■ ASSIGNED TASK
Please repeat the lines below, exactly and only, from the one that holds "thumb mcp: (1098, 793)" through the one that holds "middle tip: (1105, 738)".

■ TASK INPUT
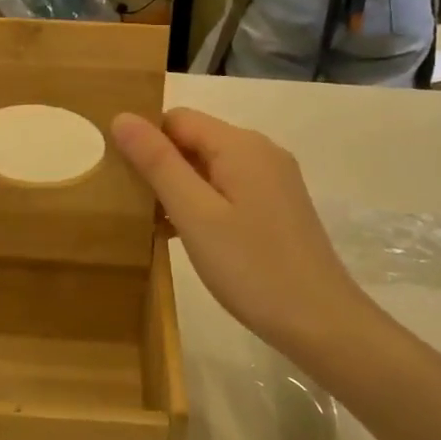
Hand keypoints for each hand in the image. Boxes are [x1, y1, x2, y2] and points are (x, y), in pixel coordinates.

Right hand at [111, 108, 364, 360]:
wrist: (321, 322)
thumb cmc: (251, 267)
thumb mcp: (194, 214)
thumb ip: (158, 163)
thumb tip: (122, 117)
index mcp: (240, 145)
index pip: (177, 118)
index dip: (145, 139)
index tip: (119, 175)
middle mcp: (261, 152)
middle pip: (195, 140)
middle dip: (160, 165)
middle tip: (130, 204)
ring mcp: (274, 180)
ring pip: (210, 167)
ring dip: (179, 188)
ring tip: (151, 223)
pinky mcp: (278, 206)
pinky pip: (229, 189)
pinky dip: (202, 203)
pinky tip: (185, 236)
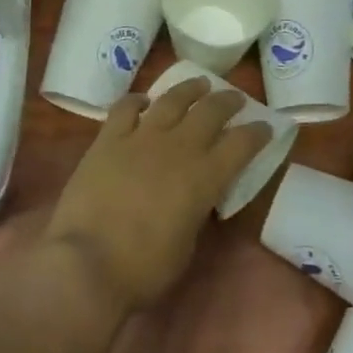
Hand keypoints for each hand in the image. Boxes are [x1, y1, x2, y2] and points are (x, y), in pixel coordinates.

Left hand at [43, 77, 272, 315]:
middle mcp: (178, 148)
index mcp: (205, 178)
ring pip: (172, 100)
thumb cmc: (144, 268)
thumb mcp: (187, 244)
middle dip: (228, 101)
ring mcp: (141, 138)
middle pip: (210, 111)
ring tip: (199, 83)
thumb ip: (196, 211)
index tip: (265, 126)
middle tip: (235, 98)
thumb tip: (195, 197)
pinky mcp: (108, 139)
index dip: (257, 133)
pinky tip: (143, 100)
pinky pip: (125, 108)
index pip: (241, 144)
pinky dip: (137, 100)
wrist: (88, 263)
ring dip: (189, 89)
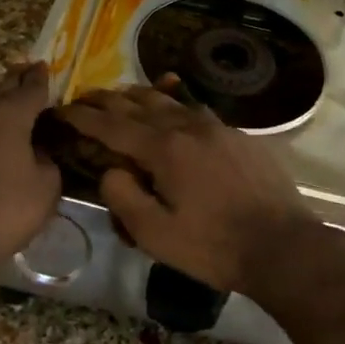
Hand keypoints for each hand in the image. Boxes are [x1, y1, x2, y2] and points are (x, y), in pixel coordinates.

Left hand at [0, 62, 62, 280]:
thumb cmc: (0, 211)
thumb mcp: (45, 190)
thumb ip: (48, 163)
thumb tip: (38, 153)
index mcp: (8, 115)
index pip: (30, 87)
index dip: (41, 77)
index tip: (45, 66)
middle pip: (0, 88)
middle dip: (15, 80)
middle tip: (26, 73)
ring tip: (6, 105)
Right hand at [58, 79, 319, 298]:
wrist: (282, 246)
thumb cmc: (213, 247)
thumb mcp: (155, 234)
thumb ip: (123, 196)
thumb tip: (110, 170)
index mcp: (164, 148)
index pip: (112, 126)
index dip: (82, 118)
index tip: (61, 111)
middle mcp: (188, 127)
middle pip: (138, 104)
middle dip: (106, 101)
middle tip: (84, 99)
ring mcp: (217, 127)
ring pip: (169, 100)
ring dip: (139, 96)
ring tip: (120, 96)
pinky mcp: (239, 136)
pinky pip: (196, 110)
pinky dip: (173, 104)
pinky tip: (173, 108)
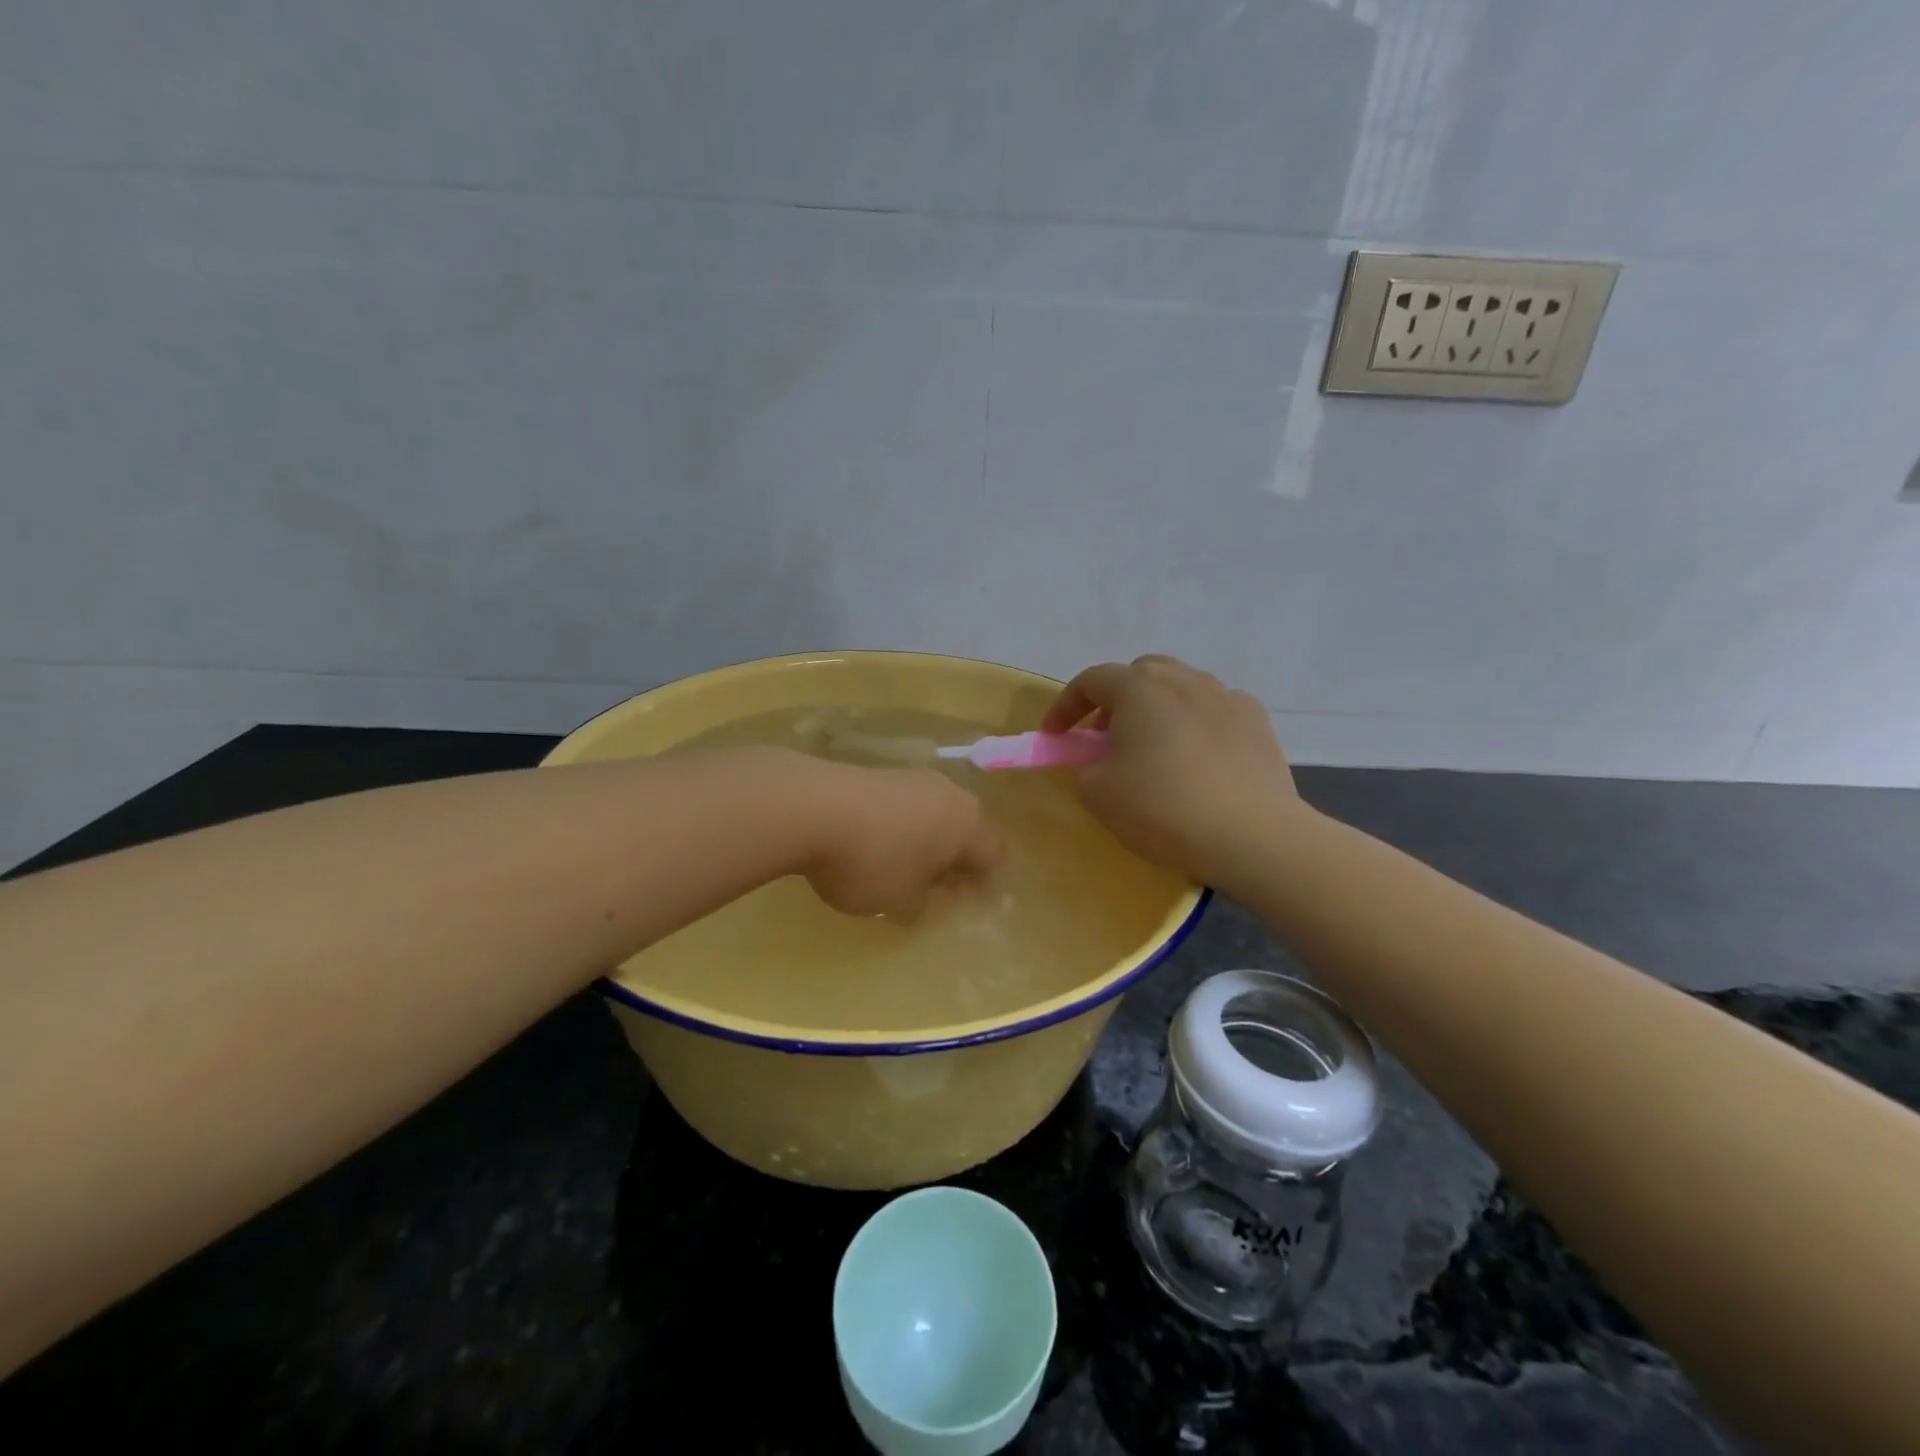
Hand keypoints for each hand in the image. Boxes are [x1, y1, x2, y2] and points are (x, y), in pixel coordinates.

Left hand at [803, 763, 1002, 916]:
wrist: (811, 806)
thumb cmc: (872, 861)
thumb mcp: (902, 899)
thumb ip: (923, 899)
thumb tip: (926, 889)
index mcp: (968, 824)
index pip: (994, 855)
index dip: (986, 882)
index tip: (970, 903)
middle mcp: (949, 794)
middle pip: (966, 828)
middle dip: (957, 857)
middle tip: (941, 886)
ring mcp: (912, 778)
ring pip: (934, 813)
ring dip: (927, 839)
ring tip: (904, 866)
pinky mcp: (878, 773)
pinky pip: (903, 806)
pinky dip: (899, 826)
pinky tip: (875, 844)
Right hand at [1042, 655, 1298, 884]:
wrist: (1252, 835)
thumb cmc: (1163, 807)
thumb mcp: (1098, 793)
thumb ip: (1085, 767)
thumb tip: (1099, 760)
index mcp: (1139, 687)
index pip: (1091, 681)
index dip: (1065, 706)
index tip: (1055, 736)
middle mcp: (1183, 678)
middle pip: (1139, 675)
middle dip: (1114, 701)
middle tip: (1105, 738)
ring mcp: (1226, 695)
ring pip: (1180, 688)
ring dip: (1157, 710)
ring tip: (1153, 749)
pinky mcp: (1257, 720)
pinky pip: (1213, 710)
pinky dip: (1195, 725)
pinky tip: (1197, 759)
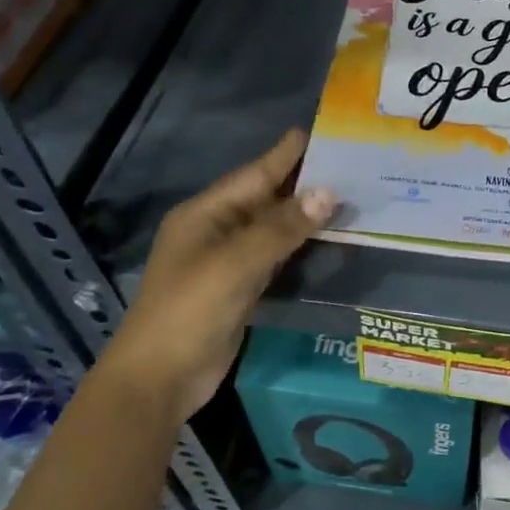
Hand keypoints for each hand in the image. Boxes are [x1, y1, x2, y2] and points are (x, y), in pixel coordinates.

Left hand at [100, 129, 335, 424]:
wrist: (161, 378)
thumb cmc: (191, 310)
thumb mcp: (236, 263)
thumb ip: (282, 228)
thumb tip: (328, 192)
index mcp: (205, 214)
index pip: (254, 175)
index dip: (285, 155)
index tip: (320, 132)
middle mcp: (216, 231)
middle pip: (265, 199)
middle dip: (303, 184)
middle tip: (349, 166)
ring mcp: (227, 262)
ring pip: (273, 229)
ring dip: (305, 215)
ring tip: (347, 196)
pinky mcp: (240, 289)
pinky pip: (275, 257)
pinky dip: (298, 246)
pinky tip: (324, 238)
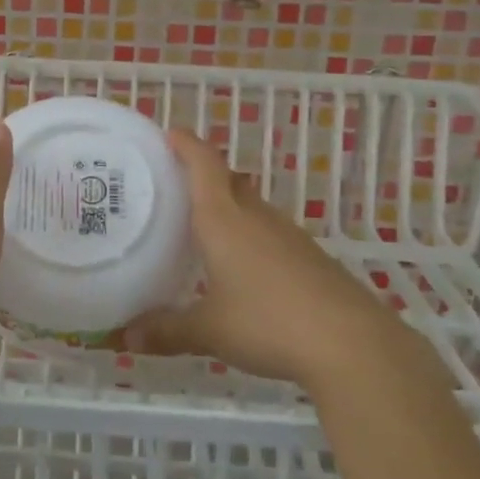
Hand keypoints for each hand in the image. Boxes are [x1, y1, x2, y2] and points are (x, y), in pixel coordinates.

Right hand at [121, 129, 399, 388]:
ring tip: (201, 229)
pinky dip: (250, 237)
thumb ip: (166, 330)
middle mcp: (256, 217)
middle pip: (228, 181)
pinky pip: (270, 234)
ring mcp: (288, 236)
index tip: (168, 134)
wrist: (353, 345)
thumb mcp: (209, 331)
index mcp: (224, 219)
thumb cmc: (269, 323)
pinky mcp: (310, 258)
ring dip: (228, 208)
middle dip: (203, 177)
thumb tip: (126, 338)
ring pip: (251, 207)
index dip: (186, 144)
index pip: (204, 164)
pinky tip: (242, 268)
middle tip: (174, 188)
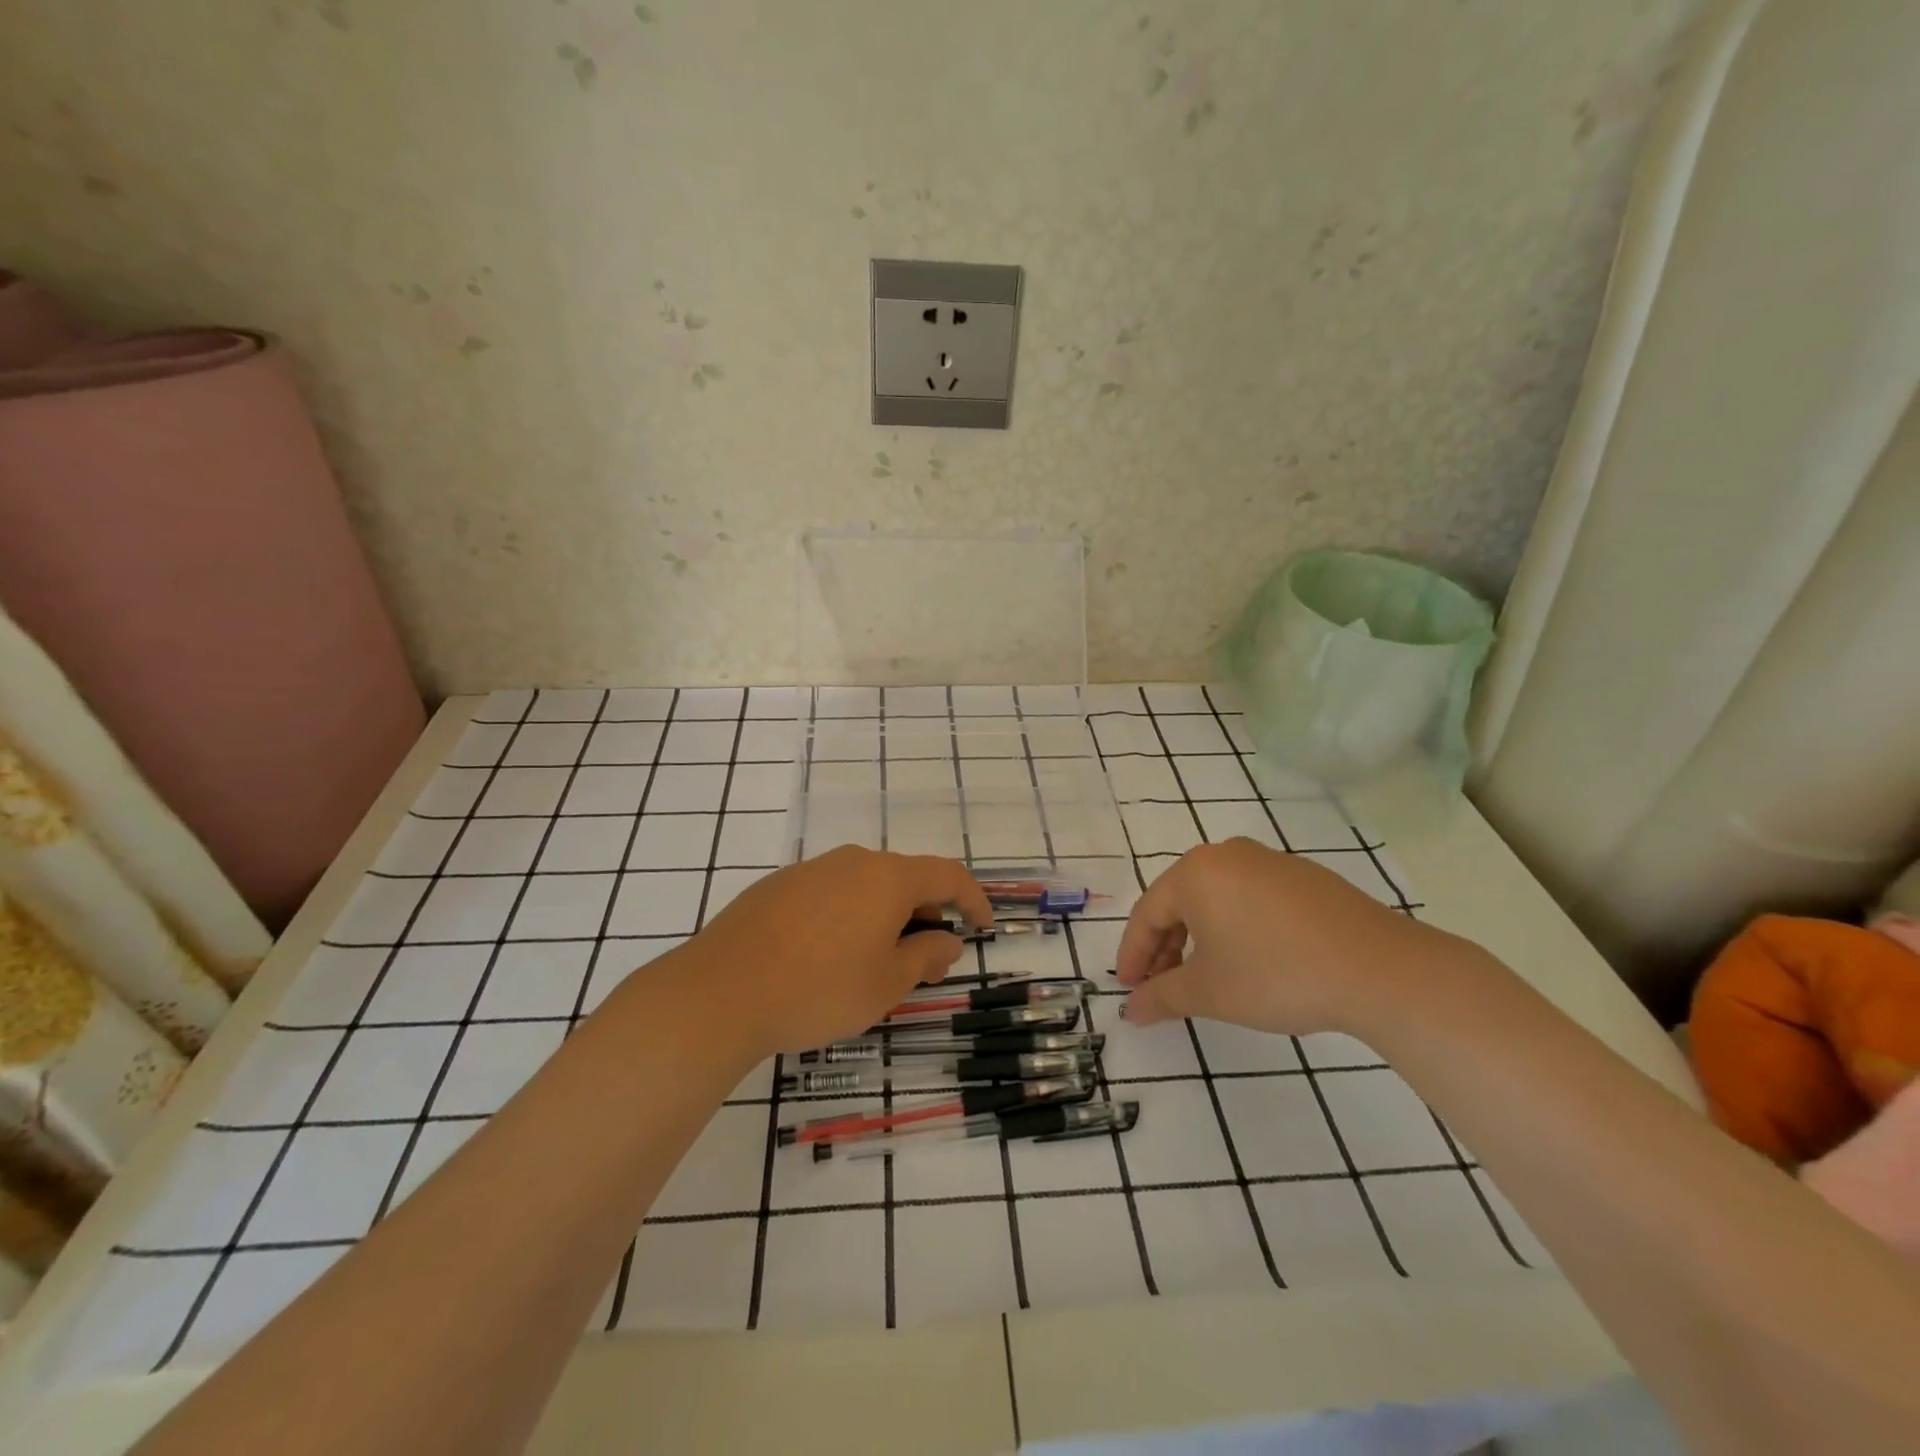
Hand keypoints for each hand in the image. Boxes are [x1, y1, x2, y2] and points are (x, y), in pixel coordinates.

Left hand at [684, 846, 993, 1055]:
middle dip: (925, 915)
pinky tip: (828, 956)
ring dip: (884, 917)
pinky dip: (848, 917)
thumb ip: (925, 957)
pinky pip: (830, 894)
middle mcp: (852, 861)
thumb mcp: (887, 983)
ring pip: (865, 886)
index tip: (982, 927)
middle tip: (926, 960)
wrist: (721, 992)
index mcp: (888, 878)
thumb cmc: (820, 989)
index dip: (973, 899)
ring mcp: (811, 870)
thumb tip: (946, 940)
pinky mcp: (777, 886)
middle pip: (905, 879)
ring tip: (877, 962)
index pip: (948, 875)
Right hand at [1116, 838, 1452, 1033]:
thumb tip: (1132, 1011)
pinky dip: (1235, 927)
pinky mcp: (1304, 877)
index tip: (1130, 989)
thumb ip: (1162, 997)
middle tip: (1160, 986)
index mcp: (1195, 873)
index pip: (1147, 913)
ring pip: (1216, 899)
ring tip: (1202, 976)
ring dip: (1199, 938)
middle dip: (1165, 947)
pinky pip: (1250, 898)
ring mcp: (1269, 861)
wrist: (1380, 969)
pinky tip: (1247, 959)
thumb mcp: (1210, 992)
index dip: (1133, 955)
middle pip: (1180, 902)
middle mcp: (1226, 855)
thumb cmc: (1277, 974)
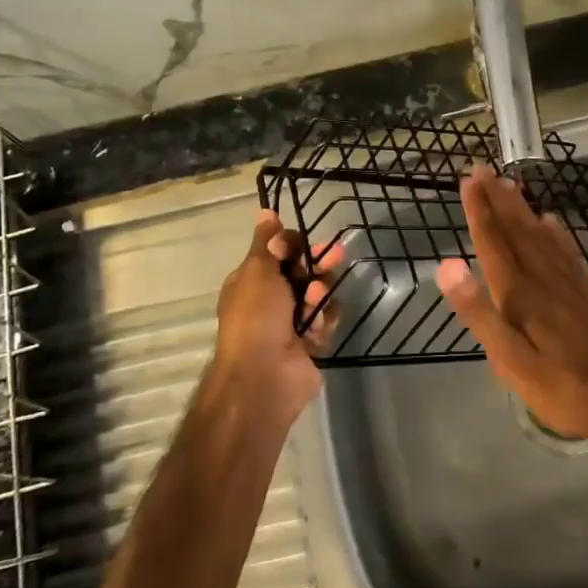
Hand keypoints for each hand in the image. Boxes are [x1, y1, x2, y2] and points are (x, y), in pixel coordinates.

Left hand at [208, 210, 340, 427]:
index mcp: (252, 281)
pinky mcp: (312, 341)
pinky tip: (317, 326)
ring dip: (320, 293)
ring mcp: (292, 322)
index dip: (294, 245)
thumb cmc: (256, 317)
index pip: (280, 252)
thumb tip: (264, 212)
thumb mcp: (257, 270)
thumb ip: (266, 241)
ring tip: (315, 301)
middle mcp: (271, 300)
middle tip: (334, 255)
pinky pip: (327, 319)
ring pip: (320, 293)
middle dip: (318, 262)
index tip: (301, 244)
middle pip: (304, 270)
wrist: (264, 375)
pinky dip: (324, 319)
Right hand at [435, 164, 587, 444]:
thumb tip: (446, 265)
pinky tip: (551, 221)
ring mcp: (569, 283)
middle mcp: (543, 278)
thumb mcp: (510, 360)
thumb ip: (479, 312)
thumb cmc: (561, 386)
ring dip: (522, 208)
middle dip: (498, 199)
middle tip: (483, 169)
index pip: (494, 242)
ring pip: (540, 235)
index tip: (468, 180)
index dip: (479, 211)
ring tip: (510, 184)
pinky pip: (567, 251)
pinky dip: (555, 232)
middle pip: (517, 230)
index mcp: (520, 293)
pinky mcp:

■ RESPONSE TO THIS EXERCISE
thumb mcp: (1098, 793)
thumb ip: (1085, 767)
thumb tip: (1099, 760)
index mcp: (1139, 687)
index pip: (1091, 681)
index dip: (1065, 706)
index tip: (1055, 736)
middle mcp: (1183, 678)
middle pip: (1139, 675)
middle dip: (1114, 701)
middle tip: (1105, 738)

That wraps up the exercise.